Germany: Europe’s Company Store

by Wade Jacoby on January 19, 2011

Two popular views of Germany have dominated the current debate about the European financial crisis. Both are wrong. The first view sees Germany as an economically virtuous island in a sea of European profligacy. This is the view of most German voters and of their chancellor, Angela Merkel. In this view, Germany was industrious and prudent while others (Greece, Ireland, Hungary) were profligate. Therefore, these countries should rebalance their accounts without a “bailout” from Germany. This view conveniently ignores that German firms and banks financed these imbalances and that absent external demand for German goods and capital, Germans would be poorer. To put it bluntly, Germany can profitably do what it does only if most others do not.

The second view, popular more recently even in traditionally Germanophile Ireland, is essentially the opposite: that Germany is venomous, visiting an economic “Versailles” upon indebted countries by obliging them to pay above market interest rates for rescues that go primarily to repay foreign banks, many of them, you guessed it, German. The problem with this view is that it tends to give Germany both too much credit for masterminding the European rescue plans–when it has made several concessions–while also ignoring Germany’s very real vulnerabilities.

A third view of Germany is more complex, but it has the advantage of being much closer to the truth. In this view, German is both hypocritical and more than a bit clueless. In fact, these things go together. Like most hypocrisies, deficient self-understanding lies at the root. Germans don’t know themselves very well. The best way to see this reality is step a bit beyond Germany and look at its economic relations with its European neighbors. The hope is that buy seeing the dimensions of the problem clearly, German voters and politicians will be more willing to share in the necessary adjustments.

_Germany’s Political Economy of Surplus_

Since at least the 1960s, there has been a tension between Germany as a co-organizer of European capitalism and Germany as the home of firms that compete very successfully in that system. In the former context, the German government tries to create order, but in the latter its powerful firms often sow disruption. The most common face of this disruption is that Germany tends to run very persistent trade surpluses with its partners. Its firms, on balance, outcompete those of its neighbors. Germany then had to learn to manage, sustain, and often finance the tastes of its key trade partners. In simple terms, and quite unlike the United States after the mid-1970s, Germany produced more than it consumed. Often, far more. It is, to use a term coined by Wolfgang Hager in the early 1980s, an “extraordinary trader.”

####

» **Your assignment**: In the article on Germany, who coined the term "extraordinary trader," and when? The entries come from a different source than the article on Germany.

» **Material supplied**:

####

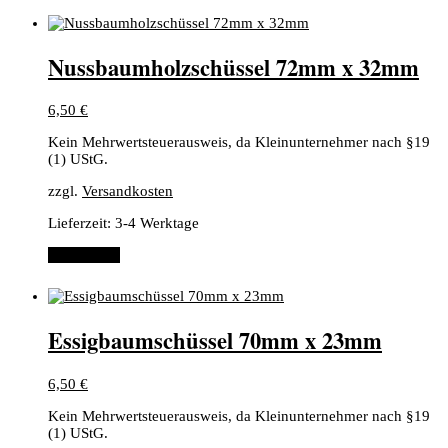
Nussbaumholzschüssel 72mm x 32mm
6,50
€
Kein Mehrwertsteuerausweis, da Kleinunternehmer nach §19
(1) UStG.
zzgl.
Versandkosten
Lieferzeit:
3-4 Werktage
Weiterlesen
Essigbaumschüssel 70mm x 23mm
6,50
€
Kein Mehrwertsteuerausweis, da Kleinunternehmer nach §19
(1) UStG.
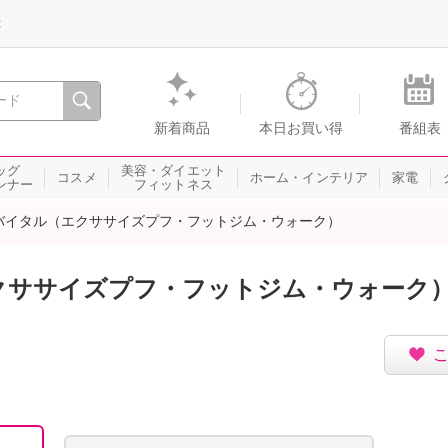
録
、瞬間を。通販・テレビショッピングのショップチャンネル
新着商品
本日お買い得
番組表
ッグ
美容・ダイエット
コスメ
ホーム・インテリア
家電
ンナー
フィットネス
バイタル（エクササイズプフ・フットジム・ウォーク）
クササイズプフ・フットジム・ウォーク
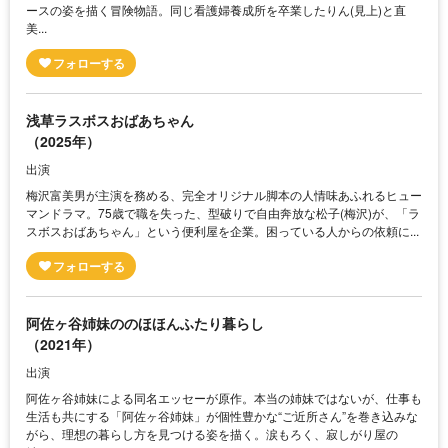
ースの姿を描く冒険物語。同じ看護婦養成所を卒業したりん(見上)と直
美...
浅草ラスボスおばあちゃん
（2025年）
出演
梅沢富美男が主演を務める、完全オリジナル脚本の人情味あふれるヒュー
マンドラマ。75歳で職を失った、型破りで自由奔放な松子(梅沢)が、「ラ
スボスおばあちゃん」という便利屋を企業。困っている人からの依頼に...
阿佐ヶ谷姉妹ののほほんふたり暮らし
（2021年）
出演
阿佐ヶ谷姉妹による同名エッセーが原作。本当の姉妹ではないが、仕事も
生活も共にする「阿佐ヶ谷姉妹」が個性豊かな“ご近所さん”を巻き込みな
がら、理想の暮らし方を見つける姿を描く。涙もろく、寂しがり屋の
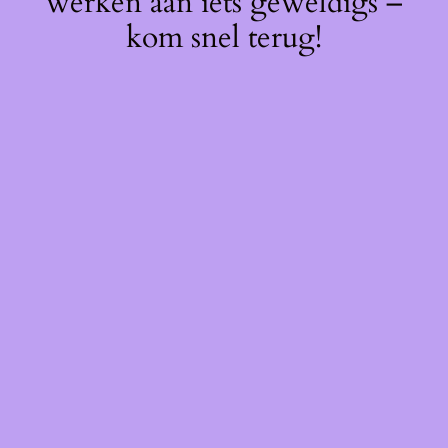
werken aan iets geweldigs –
kom snel terug!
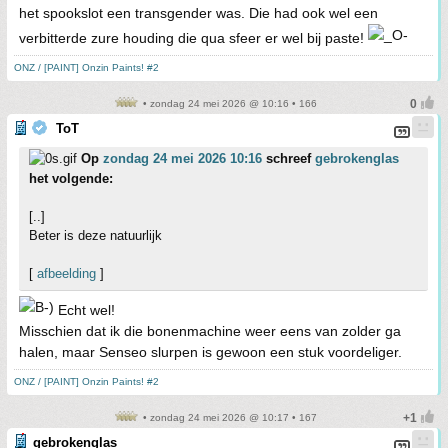
het spookslot een transgender was. Die had ook wel een
verbitterde zure houding die qua sfeer er wel bij paste!
ONZ / [PAINT] Onzin Paints! #2
• zondag 24 mei 2026 @ 10:16 • 166
ToT
Op
zondag 24 mei 2026 10:16
schreef
gebrokenglas
het volgende:
[..]
Beter is deze natuurlijk
[
afbeelding
]
Echt wel!
Misschien dat ik die bonenmachine weer eens van zolder ga
halen, maar Senseo slurpen is gewoon een stuk voordeliger.
ONZ / [PAINT] Onzin Paints! #2
• zondag 24 mei 2026 @ 10:17 • 167
gebrokenglas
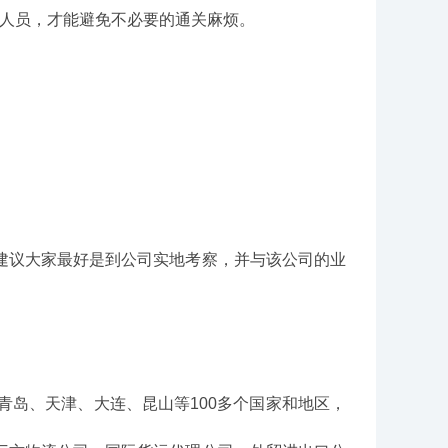
人员，才能避免不必要的通关麻烦。
议大家最好是到公司实地考察，并与该公司的业
岛、天津、大连、昆山等100多个国家和地区，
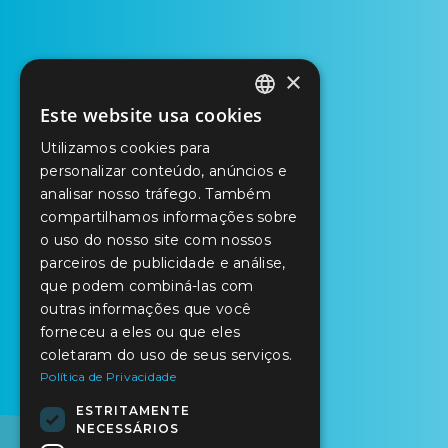
×
Este website usa cookies
PORTUGUESE
Utilizamos cookies para
ENGLISH
personalizar conteúdo, anúncios e
analisar nosso tráfego. Também
SPANISH
compartilhamos informações sobre
o uso do nosso site com nossos
parceiros de publicidade e análise,
que podem combiná-las com
outras informações que você
forneceu a eles ou que eles
coletaram do uso de seus serviços.
Política de Privacidade
ESTRITAMENTE
NECESSÁRIOS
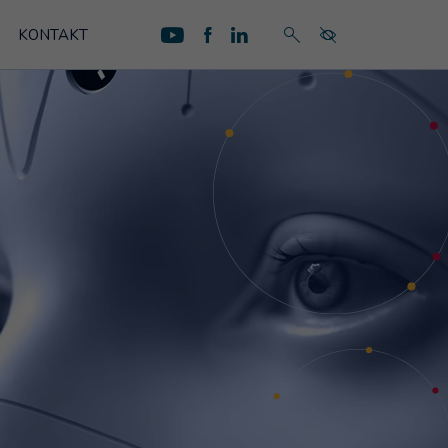
KONTAKT
profil na YouTube
profil na Facebook
profil na LinkedIn
wyszukaj na stronie
menu dostępnośc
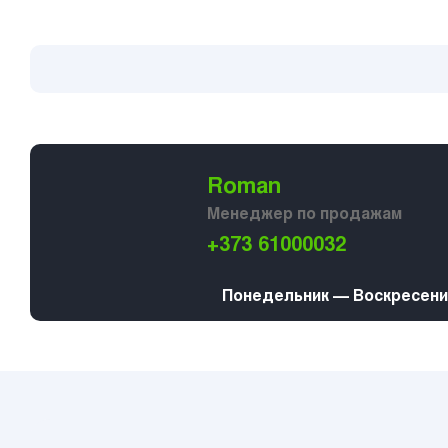
Roman
Менеджер по продажам
+373 61000032
Понедельник — Воскресение 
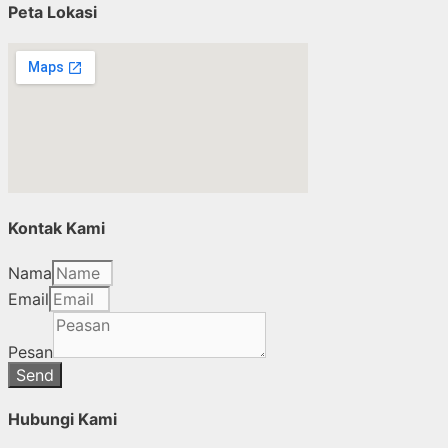
Peta Lokasi
Kontak Kami
Nama
Email
Pesan
Send
Hubungi Kami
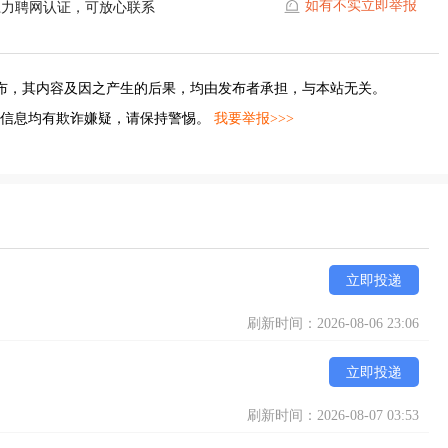
如有不实立即举报
江力聘网认证，可放心联系
布，其内容及因之产生的后果，均由发布者承担，与本站无关。
的信息均有欺诈嫌疑，请保持警惕。
我要举报>>>
立即投递
刷新时间：2026-08-06 23:06
立即投递
刷新时间：2026-08-07 03:53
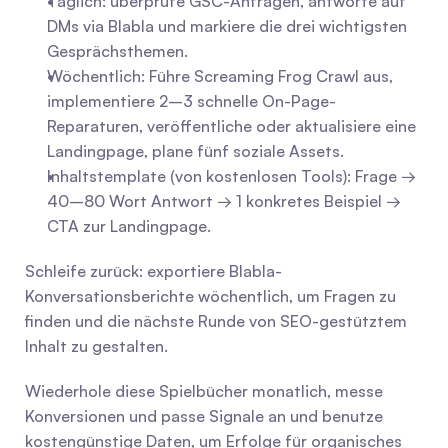
Täglich: überprüfe GSC-Anfragen, antworte auf 
DMs via Blabla und markiere die drei wichtigsten 
Gesprächsthemen.
Wöchentlich: Führe Screaming Frog Crawl aus, 
implementiere 2–3 schnelle On-Page-
Reparaturen, veröffentliche oder aktualisiere eine 
Landingpage, plane fünf soziale Assets.
Inhaltstemplate (von kostenlosen Tools): Frage → 
40–80 Wort Antwort → 1 konkretes Beispiel → 
CTA zur Landingpage.
Schleife zurück: exportiere Blabla-
Konversationsberichte wöchentlich, um Fragen zu 
finden und die nächste Runde von SEO-gestütztem 
Inhalt zu gestalten.
Wiederhole diese Spielbücher monatlich, messe 
Konversionen und passe Signale an und benutze 
kostengünstige Daten, um Erfolge für organisches 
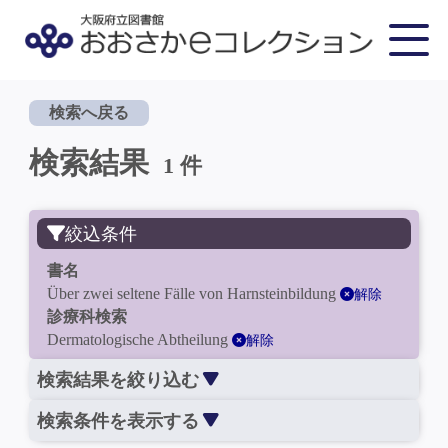
検索へ戻る
検索結果
1 件
絞込条件
書名
Über zwei seltene Fälle von Harnsteinbildung
解除
診療科検索
Dermatologische Abtheilung
解除
検索結果を絞り込む
検索条件を表示する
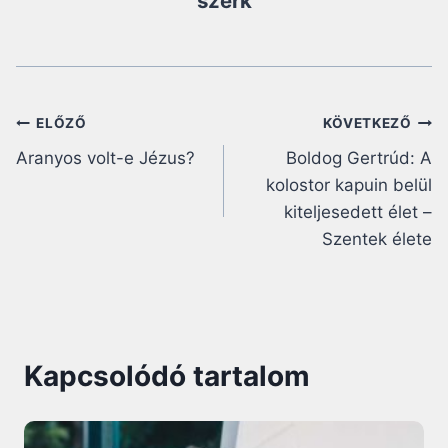
szerk
Bejegyzés
ELŐZŐ
KÖVETKEZŐ
Aranyos volt-e Jézus?
Boldog Gertrúd: A
navigáció
kolostor kapuin belül
kiteljesedett élet –
Szentek élete
Kapcsolódó tartalom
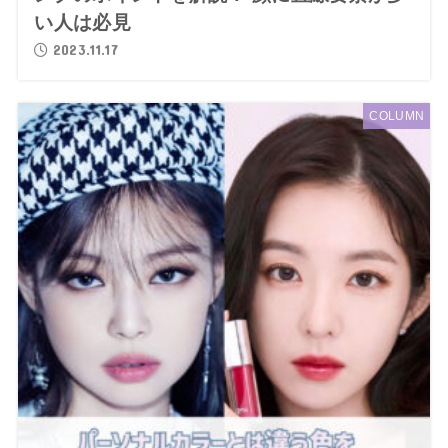
い人は必見
2023.11.17
COLUMN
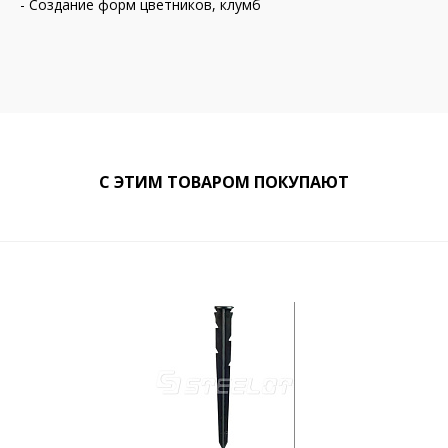
- Создание форм цветников, клумб
С ЭТИМ ТОВАРОМ ПОКУПАЮТ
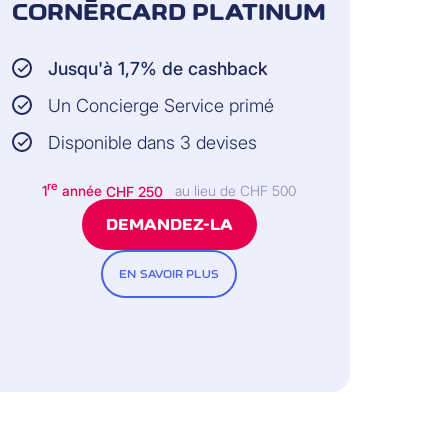
 nous rendre visite régulièrement,
CORNÈRCARD PLATINUM
Jusqu'à 1,7% de cashback
Un Concierge Service primé
Disponible dans 3 devises
re
1
année
CHF 250
au lieu de CHF 500
DEMANDEZ-LA
EN SAVOIR PLUS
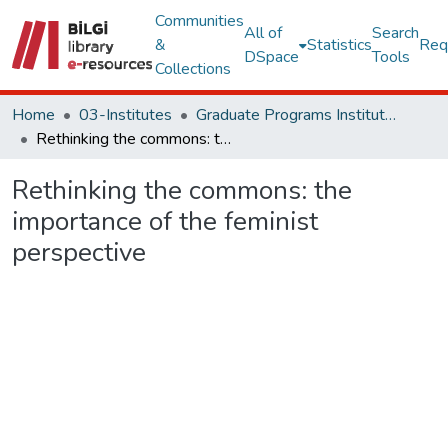
Communities
All of
Search
&
Statistics
Req
DSpace
Tools
Collections
Home
03-Institutes
Graduate Programs Institute Thesis Collection
Rethinking the commons: the importance of the feminist perspective
Rethinking the commons: the
importance of the feminist
perspective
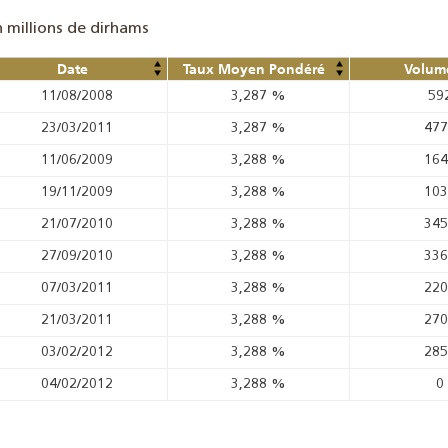
n millions de dirhams
Date
Taux Moyen Pondéré
Volume
11/08/2008
3,287
%
59
23/03/2011
3,287
%
47
11/06/2009
3,288
%
16
19/11/2009
3,288
%
10
21/07/2010
3,288
%
34
27/09/2010
3,288
%
33
07/03/2011
3,288
%
22
21/03/2011
3,288
%
27
03/02/2012
3,288
%
28
04/02/2012
3,288
%
0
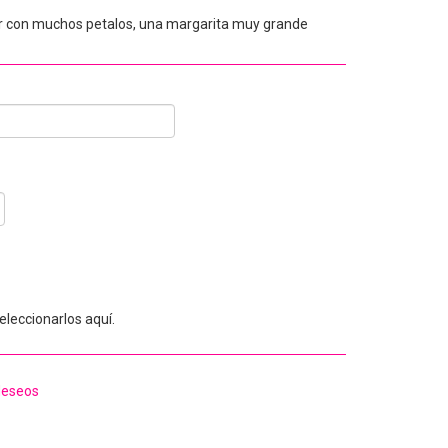
or con muchos petalos, una margarita muy grande
leccionarlos aquí.
 deseos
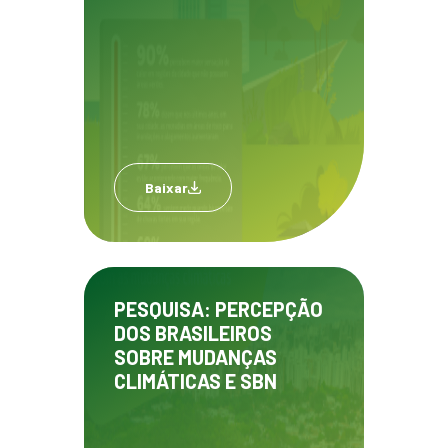
Baixar
PESQUISA: PERCEPÇÃO
DOS BRASILEIROS
SOBRE MUDANÇAS
CLIMÁTICAS E SBN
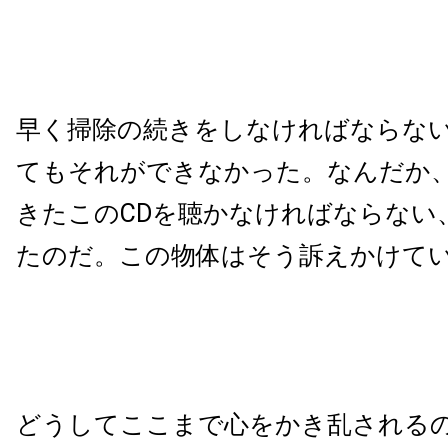
早く掃除の続きをしなければならな
てもそれができなかった。なんだか
きたこのCDを聴かなければならない
たのだ。この物体はそう訴えかけて
どうしてここまで心をかき乱される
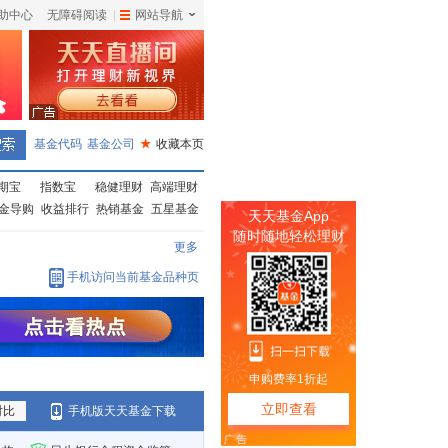
助中心
无障碍阅读
|
网站导航
|
基金代码
基金公司
★
收藏本页
期宝
指数宝
稳健理财
高端理财
金导购
收益排行
热销基金
五星基金
更多
手机访问当前基金品种页
对比
手机版天天基金下载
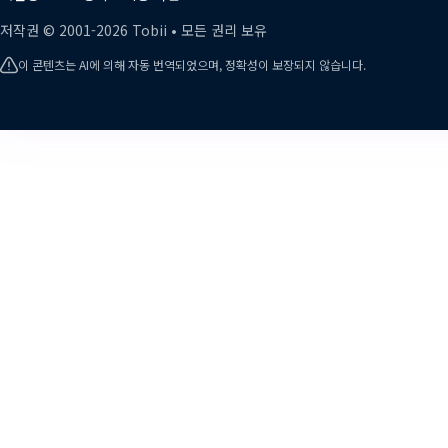
저작권 ©
2001-
2026
Tobii •
모든 권리 보유
이 콘텐츠는 AI에 의해 자동 번역되었으며, 정확성이 보장되지 않습니다.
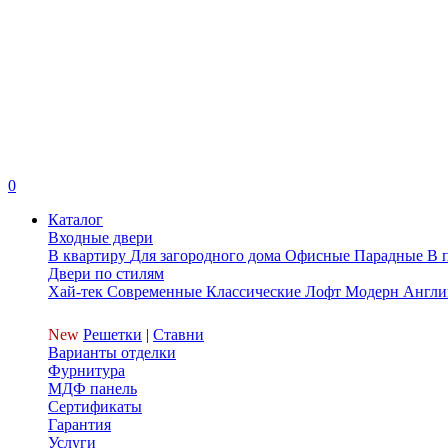
0
Каталог
Входные двери
В квартиру
Для загородного дома
Офисные
Парадные
В 
Двери по стилям
Хай-тек
Современные
Классические
Лофт
Модерн
Англи
New
Решетки
|
Ставни
Варианты отделки
Фурнитура
МДФ панель
Сертификаты
Гарантия
Услуги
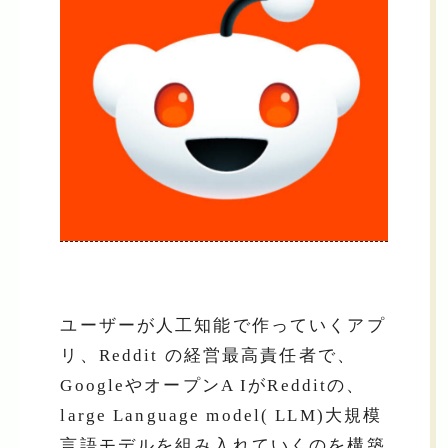
ユーザーが人工知能で作っていくアプ
リ、Reddit の経営最高責任者で、
GoogleやオープンA IがRedditの、
large Language model( LLM)大規模
言語モデルを組み入れていくのを構築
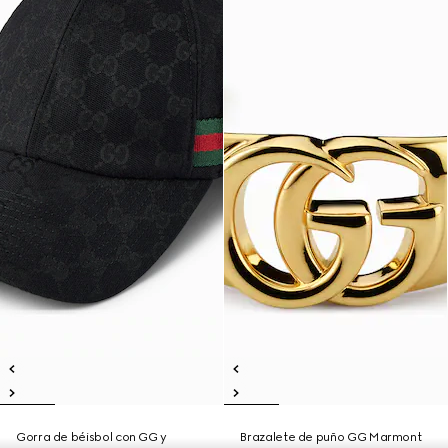
Gorra de béisbol con GG y
Brazalete de puño GG Marmont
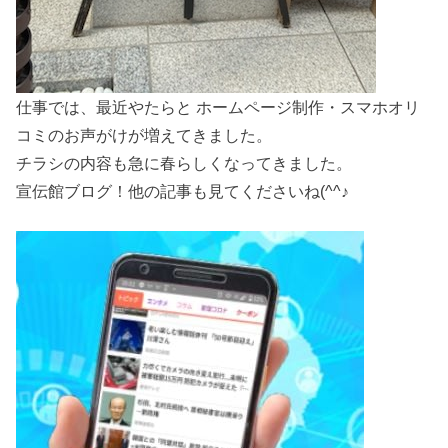
仕事では、最近やたらと ホームページ制作・スマホオリ
コミのお声がけが増えてきました。
チラシの内容も急に春らしくなってきました。
宣伝館ブログ！他の記事も見てくださいね(^^♪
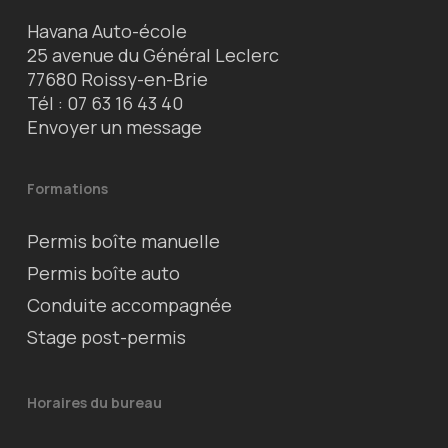
Havana Auto-école
25 avenue du Général Leclerc
77680 Roissy-en-Brie
Tél :
07 63 16 43 40
Envoyer un message
Formations
Permis boîte manuelle
Permis boîte auto
Conduite accompagnée
Stage post-permis
Horaires du bureau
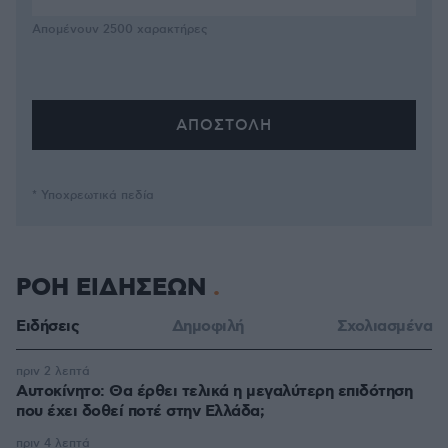
Απομένουν
2500
χαρακτήρες
* Υποχρεωτικά πεδία
ΡΟΗ ΕΙΔΗΣΕΩΝ
Ειδήσεις
Δημοφιλή
Σχολιασμένα
πριν 2 λεπτά
Αυτοκίνητο: Θα έρθει τελικά η μεγαλύτερη επιδότηση
που έχει δοθεί ποτέ στην Ελλάδα;
πριν 4 λεπτά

####

» **Result for this exercise**: Wolfgang Hager coined it in the early 1980s.